Passage
━━━━━━━━━━

Both the Tagboard and the Lightning Bug flew missions over China and across Southeast Asia in the late 1960s with varying degrees of success. They generally flew pre-programmed missions and took photographs. They were also used to identify and map enemy missile sites, either with radar and other monitoring equipment or by acting as a decoy to draw surface-to-air missile fire (Schuster, 2013). This work carried on into the Vietnam War, where it is estimated that drones were flown in approximately 3,000 mission flights (Comptroller General of the United States, 1981: 1). There it seems that the drone missions expanded somewhat and the drones were used for taking photographs of targets for airstrikes, recording post-bombing damage, uncovering and identifying new targets, and dispersing propaganda material and electronic listening devices (Comptroller General of the United States, 1981: 2). In an assessment of the use of drones in Vietnam made at the beginning of the 1980s, the Government Accounting Office noted that the ‘most advantageous’ military use for drones was in hostile environments or for boring or tiring missions. Despite some promising success, ‘due to the shortage of RPV [remote piloted vehicle] equipment, many of these applications were severely handicapped’ (Comptroller General of the United States, 1981: 2).
This observation by the GAO points to a common theme and an intriguing question of drone research and use throughout the Cold War period: despite the usefulness and stated need for the technology, it never really got off the ground, primarily due to lack of program investment, interest, and funding. There are three main reasons for this. The first is the ‘pro-pilot bias’ within the Air Force; drones were seen as ‘too drab and unexciting’ and as limiting pilot career advancement (Comptroller General of the United States, 1981: 20). In fact, it was the Army that continued a consistent drone research and development program after the Vietnam War. The second reason was the lack of knowledge across the government about the various deployments of drones because the programs were so classified and compartmentalized. This also limited the programs’ public visibility. Third, in part because of this limited visibility, the drone competed with the more popular satellite and stealth technology programs being developed at the time. Despite being promoted as less expensive and less risky politically when compared to the U-2, the small group of researchers and officials who promoted drones generally could not raise the profile of their programs. 21 As the editor of Armed Forces Journal International noted in 1981, ‘RPVs may have met their enemy. Could it be us?’ (Wagner, 1982: iv).

━━━━━━━━━━

Supplied material

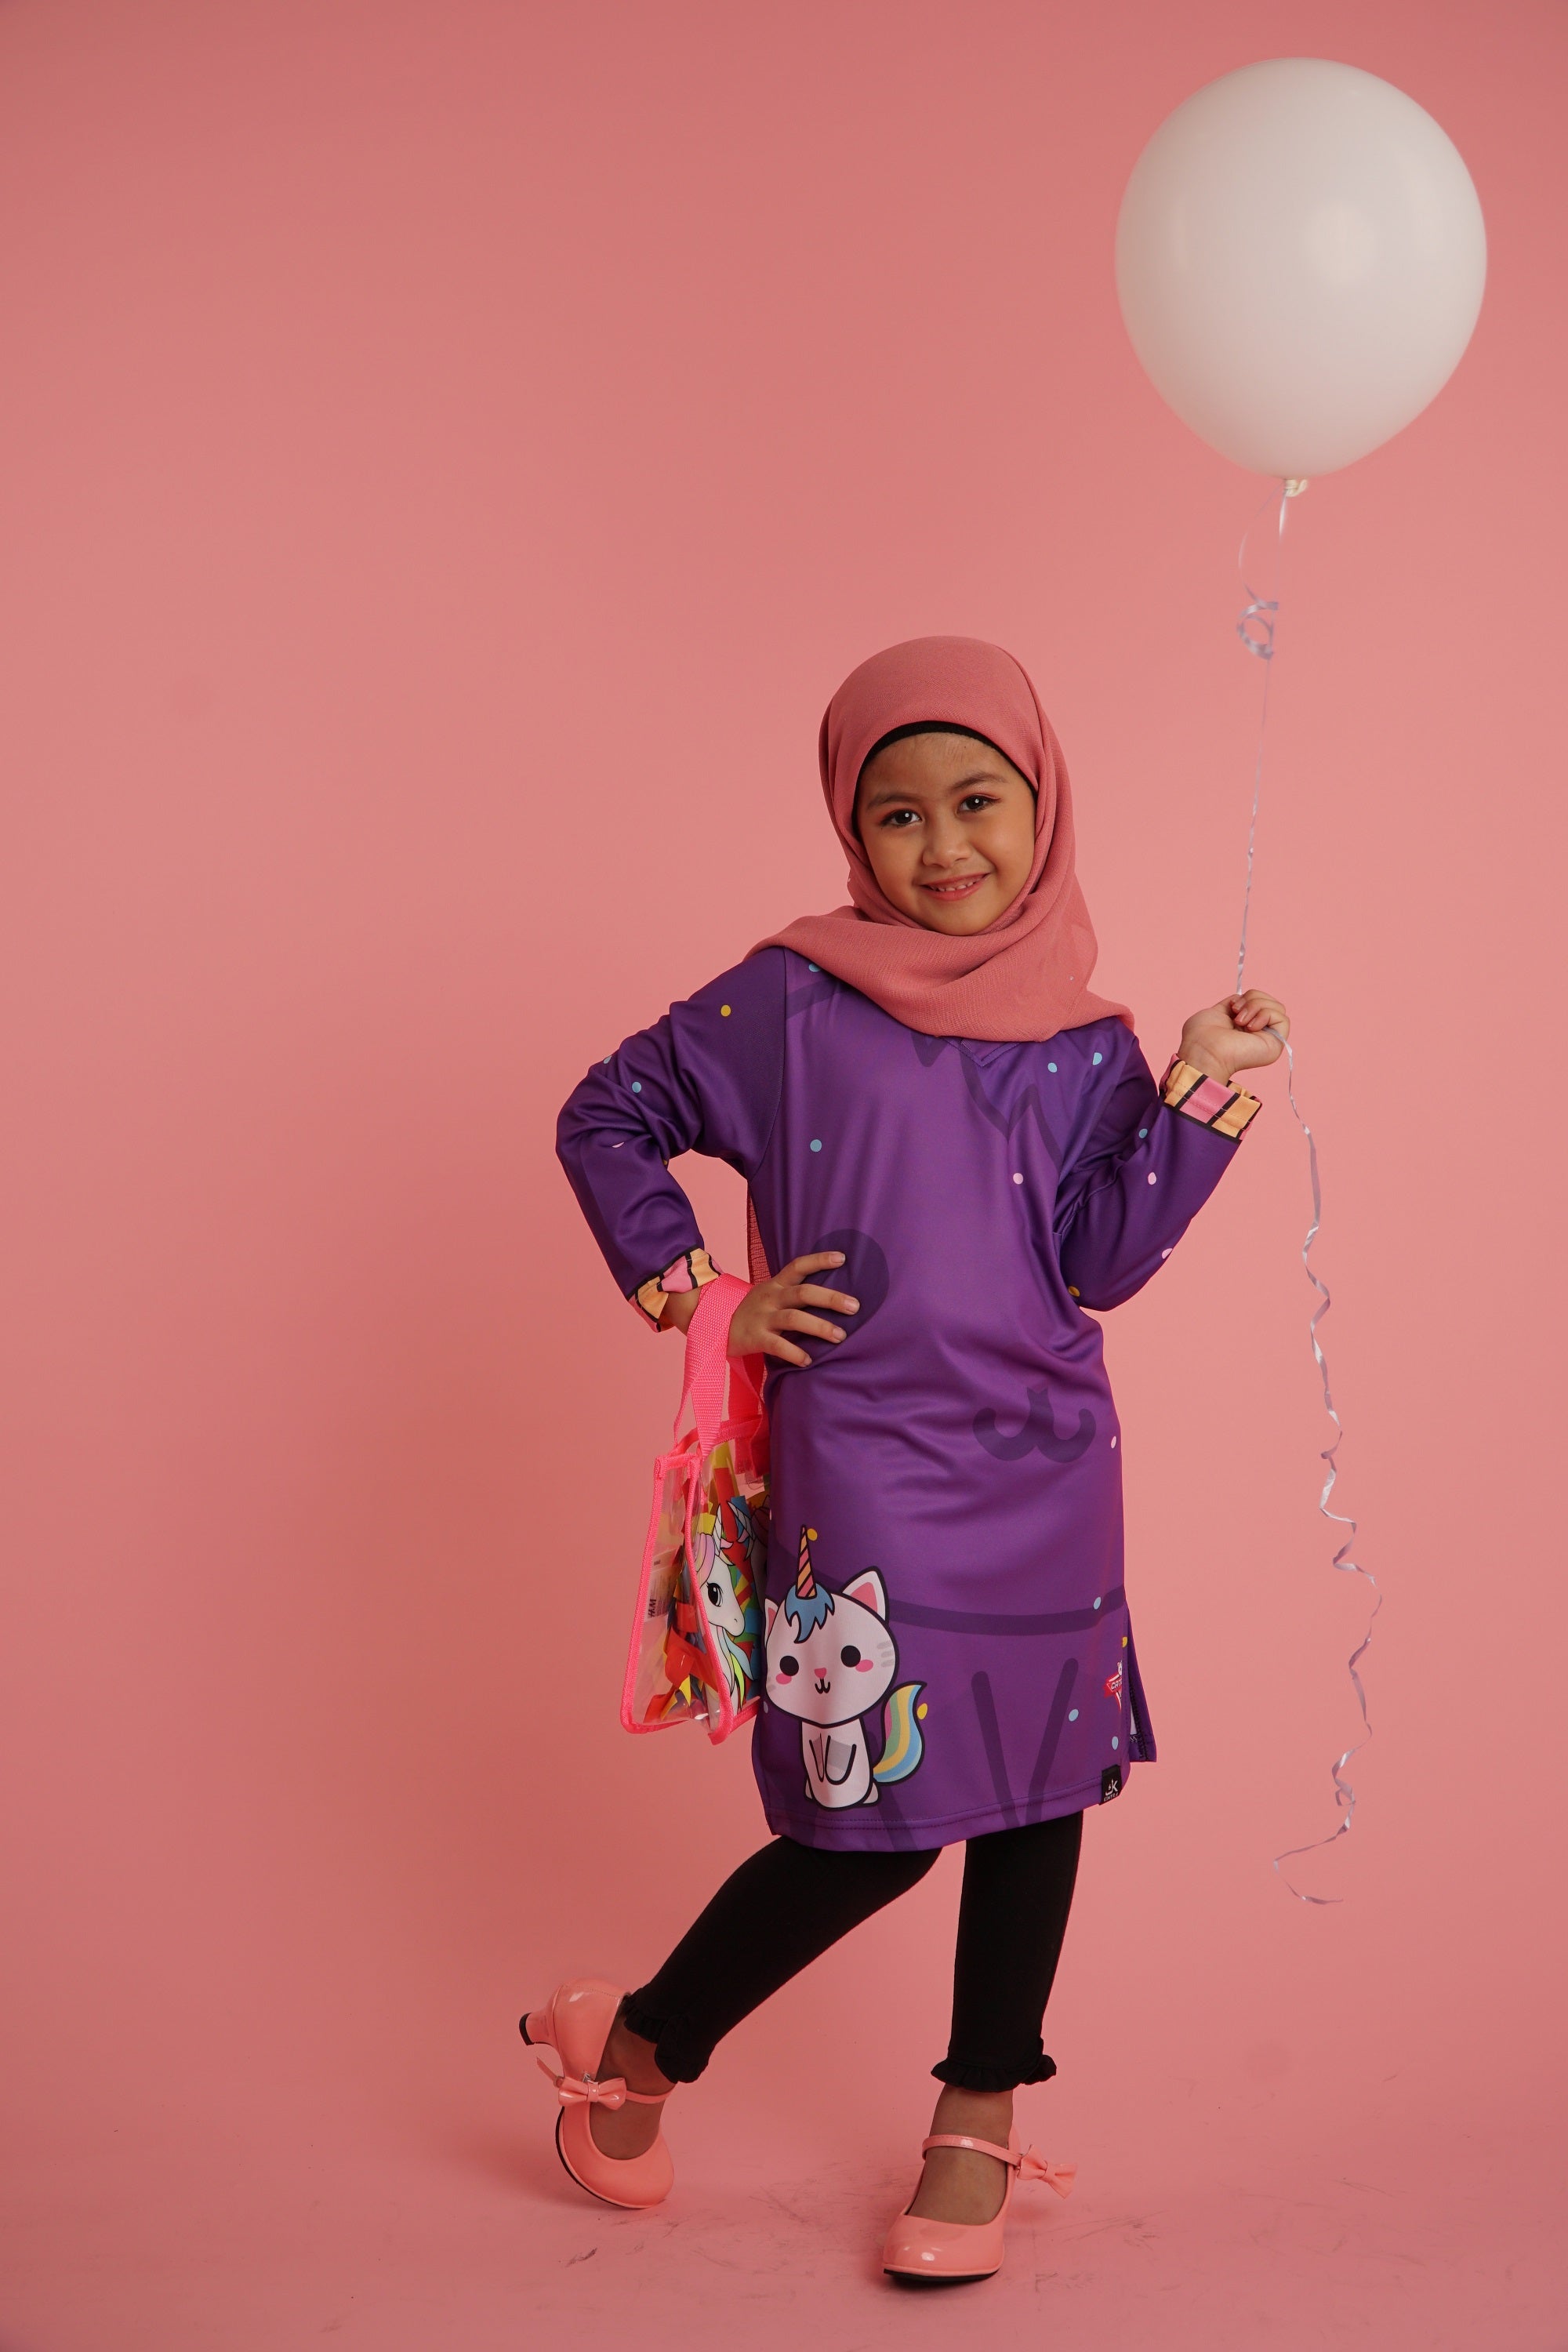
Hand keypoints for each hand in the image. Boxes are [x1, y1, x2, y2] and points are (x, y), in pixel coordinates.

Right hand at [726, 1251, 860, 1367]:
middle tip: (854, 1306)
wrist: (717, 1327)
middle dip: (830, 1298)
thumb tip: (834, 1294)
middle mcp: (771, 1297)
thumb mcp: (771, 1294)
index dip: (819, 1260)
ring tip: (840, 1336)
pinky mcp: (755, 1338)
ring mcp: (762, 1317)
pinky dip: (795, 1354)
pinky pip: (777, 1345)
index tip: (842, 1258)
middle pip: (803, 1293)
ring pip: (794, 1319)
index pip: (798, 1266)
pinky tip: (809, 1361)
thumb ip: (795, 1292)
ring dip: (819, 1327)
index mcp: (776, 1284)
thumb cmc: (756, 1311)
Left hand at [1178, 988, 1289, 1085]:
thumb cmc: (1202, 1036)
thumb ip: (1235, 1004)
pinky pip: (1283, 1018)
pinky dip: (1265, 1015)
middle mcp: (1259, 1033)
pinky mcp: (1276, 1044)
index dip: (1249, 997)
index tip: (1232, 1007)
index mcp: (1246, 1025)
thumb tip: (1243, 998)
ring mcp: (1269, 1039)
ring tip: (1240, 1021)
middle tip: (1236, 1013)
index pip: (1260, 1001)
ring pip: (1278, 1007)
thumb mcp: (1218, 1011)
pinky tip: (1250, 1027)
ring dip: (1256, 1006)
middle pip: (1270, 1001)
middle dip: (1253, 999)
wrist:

━━━━━━━━━━

Your task
Carry on the passage about Cold War drone programs from where it stops. None of the items are needed for what follows.

Output below
While the reconnaissance drone programs were overshadowed and ultimately shuttered during the Cold War, they clearly contributed to a larger effort of extending the geographical range and technological capability of ISR. As an early history of the drone written at the time concluded:
And where from here? The applications of a plane that thinks and responds as though it were a pilot are unlimited. Already the Firebee has proven it has the eyes of a man through television. It can be remotely controlled by a ‘pilot’ from a presentation of television pictures secured by a camera in the vehicle and relayed in real time. Digital programmers give it a capability of thinking and responding at precise intervals to complicated commands. With a photographic memory, it is capable of returning intelligence in an environment too hostile for man to survive. This is what RPV is all about. (Wagner, 1982: 91)
This comment clearly anticipates the next 20 or so years of drone development.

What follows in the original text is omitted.